**AIM OF THE TASK**
Copy every line of the records exactly, without including the images.
================
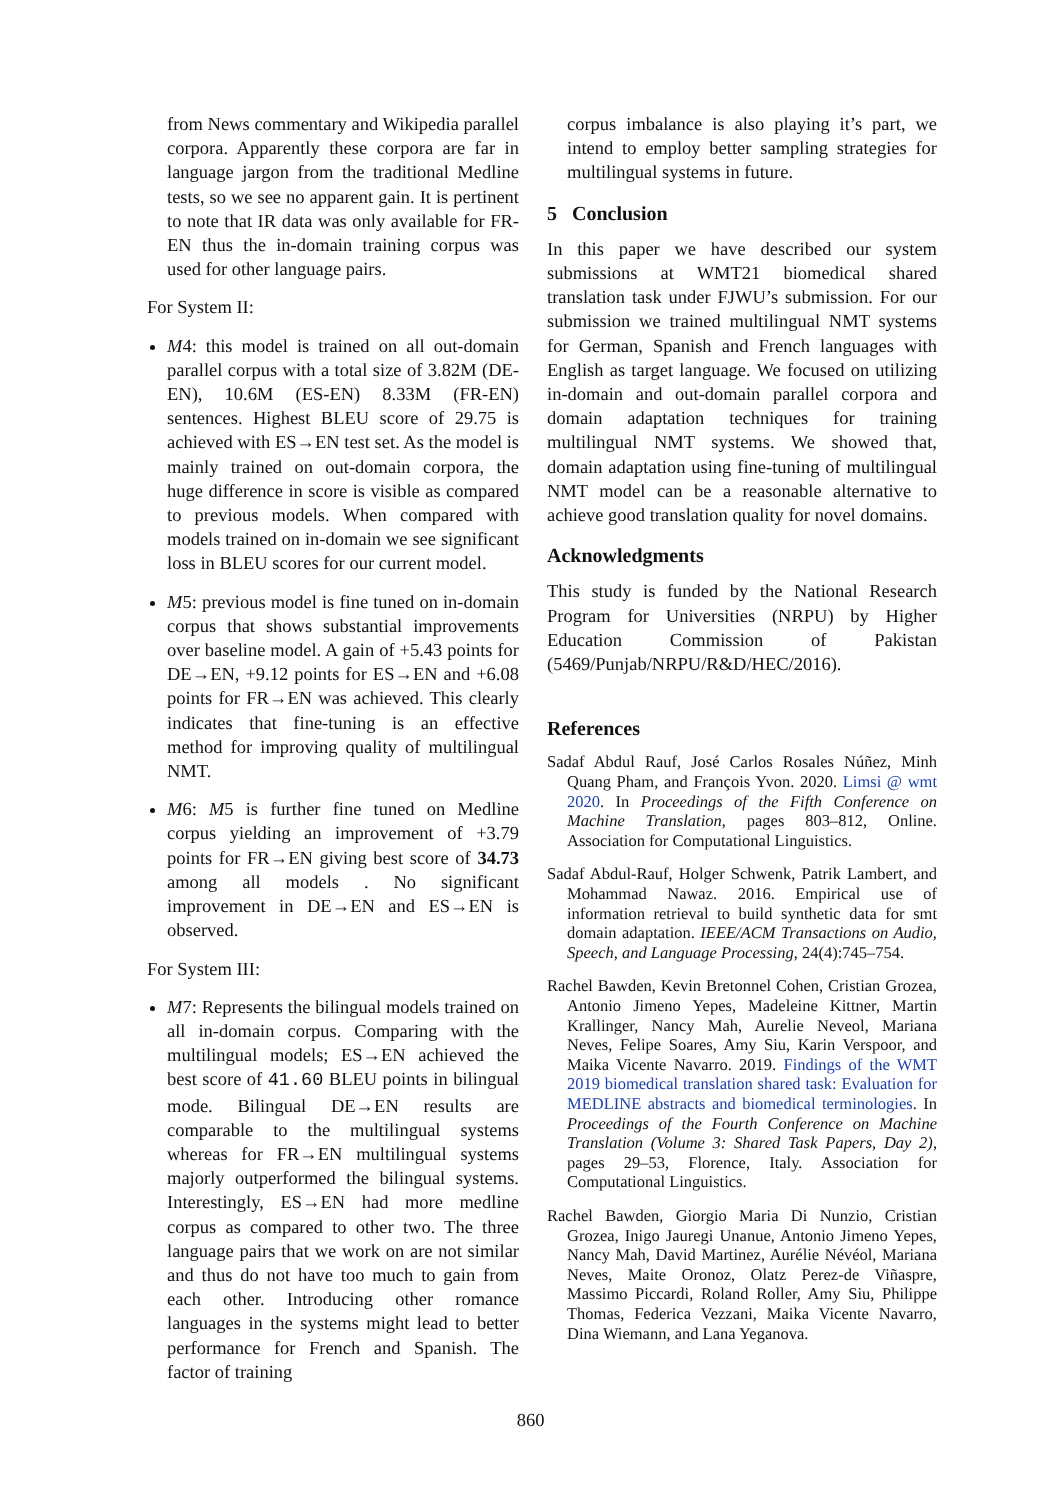from News commentary and Wikipedia parallel corpora. Apparently these corpora are far in language jargon from the traditional Medline tests, so we see no apparent gain. It is pertinent to note that IR data was only available for FR-EN thus the in-domain training corpus was used for other language pairs.
For System II:
M4: this model is trained on all out-domain parallel corpus with a total size of 3.82M (DE-EN), 10.6M (ES-EN) 8.33M (FR-EN) sentences. Highest BLEU score of 29.75 is achieved with ES→EN test set. As the model is mainly trained on out-domain corpora, the huge difference in score is visible as compared to previous models. When compared with models trained on in-domain we see significant loss in BLEU scores for our current model.
M5: previous model is fine tuned on in-domain corpus that shows substantial improvements over baseline model. A gain of +5.43 points for DE→EN, +9.12 points for ES→EN and +6.08 points for FR→EN was achieved. This clearly indicates that fine-tuning is an effective method for improving quality of multilingual NMT.
M6: M5 is further fine tuned on Medline corpus yielding an improvement of +3.79 points for FR→EN giving best score of 34.73 among all models . No significant improvement in DE→EN and ES→EN is observed.
For System III:
M7: Represents the bilingual models trained on all in-domain corpus. Comparing with the multilingual models; ES→EN achieved the best score of 41.60 BLEU points in bilingual mode. Bilingual DE→EN results are comparable to the multilingual systems whereas for FR→EN multilingual systems majorly outperformed the bilingual systems. Interestingly, ES→EN had more medline corpus as compared to other two. The three language pairs that we work on are not similar and thus do not have too much to gain from each other. Introducing other romance languages in the systems might lead to better performance for French and Spanish. The factor of training
corpus imbalance is also playing it’s part, we intend to employ better sampling strategies for multilingual systems in future.
5 Conclusion
In this paper we have described our system submissions at WMT21 biomedical shared translation task under FJWU’s submission. For our submission we trained multilingual NMT systems for German, Spanish and French languages with English as target language. We focused on utilizing in-domain and out-domain parallel corpora and domain adaptation techniques for training multilingual NMT systems. We showed that, domain adaptation using fine-tuning of multilingual NMT model can be a reasonable alternative to achieve good translation quality for novel domains.
Acknowledgments
This study is funded by the National Research Program for Universities (NRPU) by Higher Education Commission of Pakistan (5469/Punjab/NRPU/R&D/HEC/2016).
References
Sadaf Abdul Rauf, José Carlos Rosales Núñez, Minh Quang Pham, and François Yvon. 2020. Limsi @ wmt 2020. In Proceedings of the Fifth Conference on Machine Translation, pages 803–812, Online. Association for Computational Linguistics.
Sadaf Abdul-Rauf, Holger Schwenk, Patrik Lambert, and Mohammad Nawaz. 2016. Empirical use of information retrieval to build synthetic data for smt domain adaptation. IEEE/ACM Transactions on Audio, Speech, and Language Processing, 24(4):745–754.
Rachel Bawden, Kevin Bretonnel Cohen, Cristian Grozea, Antonio Jimeno Yepes, Madeleine Kittner, Martin Krallinger, Nancy Mah, Aurelie Neveol, Mariana Neves, Felipe Soares, Amy Siu, Karin Verspoor, and Maika Vicente Navarro. 2019. Findings of the WMT 2019 biomedical translation shared task: Evaluation for MEDLINE abstracts and biomedical terminologies. In Proceedings of the Fourth Conference on Machine Translation (Volume 3: Shared Task Papers, Day 2), pages 29–53, Florence, Italy. Association for Computational Linguistics.
Rachel Bawden, Giorgio Maria Di Nunzio, Cristian Grozea, Inigo Jauregi Unanue, Antonio Jimeno Yepes, Nancy Mah, David Martinez, Aurélie Névéol, Mariana Neves, Maite Oronoz, Olatz Perez-de Viñaspre, Massimo Piccardi, Roland Roller, Amy Siu, Philippe Thomas, Federica Vezzani, Maika Vicente Navarro, Dina Wiemann, and Lana Yeganova.
860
================
**RESPONSE TO THE TASK**
from News commentary and Wikipedia parallel corpora. Apparently these corpora are far in language jargon from the traditional Medline tests, so we see no apparent gain. It is pertinent to note that IR data was only available for FR-EN thus the in-domain training corpus was used for other language pairs.
For System II:
M4: this model is trained on all out-domain parallel corpus with a total size of 3.82M (DE-EN), 10.6M (ES-EN) 8.33M (FR-EN) sentences. Highest BLEU score of 29.75 is achieved with ES→EN test set. As the model is mainly trained on out-domain corpora, the huge difference in score is visible as compared to previous models. When compared with models trained on in-domain we see significant loss in BLEU scores for our current model.
M5: previous model is fine tuned on in-domain corpus that shows substantial improvements over baseline model. A gain of +5.43 points for DE→EN, +9.12 points for ES→EN and +6.08 points for FR→EN was achieved. This clearly indicates that fine-tuning is an effective method for improving quality of multilingual NMT.
M6: M5 is further fine tuned on Medline corpus yielding an improvement of +3.79 points for FR→EN giving best score of 34.73 among all models . No significant improvement in DE→EN and ES→EN is observed.
For System III:
M7: Represents the bilingual models trained on all in-domain corpus. Comparing with the multilingual models; ES→EN achieved the best score of 41.60 BLEU points in bilingual mode. Bilingual DE→EN results are comparable to the multilingual systems whereas for FR→EN multilingual systems majorly outperformed the bilingual systems. Interestingly, ES→EN had more medline corpus as compared to other two. The three language pairs that we work on are not similar and thus do not have too much to gain from each other. Introducing other romance languages in the systems might lead to better performance for French and Spanish. The factor of training
corpus imbalance is also playing it’s part, we intend to employ better sampling strategies for multilingual systems in future.
5 Conclusion
In this paper we have described our system submissions at WMT21 biomedical shared translation task under FJWU’s submission. For our submission we trained multilingual NMT systems for German, Spanish and French languages with English as target language. We focused on utilizing in-domain and out-domain parallel corpora and domain adaptation techniques for training multilingual NMT systems. We showed that, domain adaptation using fine-tuning of multilingual NMT model can be a reasonable alternative to achieve good translation quality for novel domains.
Acknowledgments
This study is funded by the National Research Program for Universities (NRPU) by Higher Education Commission of Pakistan (5469/Punjab/NRPU/R&D/HEC/2016).
References
Sadaf Abdul Rauf, José Carlos Rosales Núñez, Minh Quang Pham, and François Yvon. 2020. Limsi @ wmt 2020. In Proceedings of the Fifth Conference on Machine Translation, pages 803–812, Online. Association for Computational Linguistics.
Sadaf Abdul-Rauf, Holger Schwenk, Patrik Lambert, and Mohammad Nawaz. 2016. Empirical use of information retrieval to build synthetic data for smt domain adaptation. IEEE/ACM Transactions on Audio, Speech, and Language Processing, 24(4):745–754.
Rachel Bawden, Kevin Bretonnel Cohen, Cristian Grozea, Antonio Jimeno Yepes, Madeleine Kittner, Martin Krallinger, Nancy Mah, Aurelie Neveol, Mariana Neves, Felipe Soares, Amy Siu, Karin Verspoor, and Maika Vicente Navarro. 2019. Findings of the WMT 2019 biomedical translation shared task: Evaluation for MEDLINE abstracts and biomedical terminologies. In Proceedings of the Fourth Conference on Machine Translation (Volume 3: Shared Task Papers, Day 2), pages 29–53, Florence, Italy. Association for Computational Linguistics.
Rachel Bawden, Giorgio Maria Di Nunzio, Cristian Grozea, Inigo Jauregi Unanue, Antonio Jimeno Yepes, Nancy Mah, David Martinez, Aurélie Névéol, Mariana Neves, Maite Oronoz, Olatz Perez-de Viñaspre, Massimo Piccardi, Roland Roller, Amy Siu, Philippe Thomas, Federica Vezzani, Maika Vicente Navarro, Dina Wiemann, and Lana Yeganova.
860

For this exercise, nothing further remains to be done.